DefinitionSymmetric Tensor Product

The symmetric tensor product $V \odot W$ is the quotient of $V \otimes W$ by the relation: $\mathbf{v} \otimes \mathbf{w} \sim \mathbf{w} \otimes \mathbf{v}$

Elements of $\text{Sym}^k(V)$ (the $k$ -fold symmetric product) are symmetric tensors, invariant under permutations.

Example: $\text{Sym}^2(\mathbb{R}^n)$ consists of symmetric $n \times n$ matrices (dimension $\binom{n+1}{2}$ ).

DefinitionExterior (Wedge) Product

The exterior product $\Lambda^k(V)$ is the quotient of $V^{\otimes k}$ by antisymmetry: $\mathbf{v}_1 \wedge \mathbf{v}_2 \wedge \cdots \wedge \mathbf{v}_k$

satisfies $\mathbf{v}_{\sigma(1)} \wedge \cdots \wedge \mathbf{v}_{\sigma(k)} = \text{sgn}(\sigma) \mathbf{v}_1 \wedge \cdots \wedge \mathbf{v}_k$ for any permutation $\sigma$ .

Key property: $\mathbf{v} \wedge \mathbf{v} = 0$ , so $\mathbf{v} \wedge \mathbf{w} = -\mathbf{w} \wedge \mathbf{v}$ .

Dimension: $\dim(\Lambda^k(V)) = \binom{n}{k}$ where $n = \dim(V)$ .

ExampleExterior Algebra in $\mathbb{R}^3$

For $V = \mathbb{R}^3$ with basis $\{\mathbf{e}_1, \mathbf{e}_2, \mathbf{e}_3\}$ :

$\Lambda^1(V) = V$ (dimension 3)
$\Lambda^2(V)$ has basis $\{\mathbf{e}_1 \wedge \mathbf{e}_2, \mathbf{e}_1 \wedge \mathbf{e}_3, \mathbf{e}_2 \wedge \mathbf{e}_3\}$ (dimension 3)
$\Lambda^3(V)$ has basis $\{\mathbf{e}_1 \wedge \mathbf{e}_2 \wedge \mathbf{e}_3\}$ (dimension 1)

The wedge product $\mathbf{e}_i \wedge \mathbf{e}_j$ generalizes the cross product.
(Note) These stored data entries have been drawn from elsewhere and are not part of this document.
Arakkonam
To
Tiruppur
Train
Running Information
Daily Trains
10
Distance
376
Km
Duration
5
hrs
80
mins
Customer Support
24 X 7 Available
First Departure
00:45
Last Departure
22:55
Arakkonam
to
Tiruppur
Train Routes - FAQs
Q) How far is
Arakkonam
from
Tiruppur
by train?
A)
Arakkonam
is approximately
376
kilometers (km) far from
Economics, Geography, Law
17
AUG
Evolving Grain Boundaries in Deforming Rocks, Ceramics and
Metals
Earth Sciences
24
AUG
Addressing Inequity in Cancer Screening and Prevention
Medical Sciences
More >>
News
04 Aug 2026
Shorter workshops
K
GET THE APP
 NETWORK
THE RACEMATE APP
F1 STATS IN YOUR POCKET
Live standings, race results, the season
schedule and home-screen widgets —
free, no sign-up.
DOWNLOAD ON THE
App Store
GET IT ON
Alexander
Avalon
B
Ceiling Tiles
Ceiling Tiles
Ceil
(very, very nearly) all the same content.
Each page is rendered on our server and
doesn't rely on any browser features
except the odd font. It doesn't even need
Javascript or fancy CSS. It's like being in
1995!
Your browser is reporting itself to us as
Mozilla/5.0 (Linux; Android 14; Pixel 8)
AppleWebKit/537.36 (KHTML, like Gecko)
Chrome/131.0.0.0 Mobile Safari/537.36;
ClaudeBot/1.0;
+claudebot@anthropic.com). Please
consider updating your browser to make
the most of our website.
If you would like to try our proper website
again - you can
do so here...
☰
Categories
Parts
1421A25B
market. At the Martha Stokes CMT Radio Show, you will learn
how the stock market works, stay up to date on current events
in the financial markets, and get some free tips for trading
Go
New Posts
TheoremDeterminants and Exterior Algebra

For $n$ -dimensional space $V$ , $\Lambda^n(V)$ is one-dimensional. The wedge product of $n$ vectors: $\mathbf{v}_1 \wedge \mathbf{v}_2 \wedge \cdots \wedge \mathbf{v}_n = \det([\mathbf{v}_1 \cdots \mathbf{v}_n]) \cdot (\mathbf{e}_1 \wedge \cdots \wedge \mathbf{e}_n)$

The determinant emerges as the coefficient in this unique top form.

DefinitionDifferential Forms

In differential geometry, differential forms are sections of exterior bundles. A $k$ -form on manifold $M$ assigns to each point an element of $\Lambda^k(T_p^*M)$ (the exterior power of the cotangent space).

Integration and Stokes' theorem are formulated using differential forms, providing coordinate-free calculus on manifolds.

Remark

The exterior algebra underlies modern differential geometry and topology. Wedge products encode oriented volumes: $\mathbf{v} \wedge \mathbf{w}$ represents the oriented parallelogram. In physics, electromagnetic field strength is a 2-form, unifying electric and magnetic fields in relativistic formulation. The antisymmetry captures the essence of alternating multilinear algebra.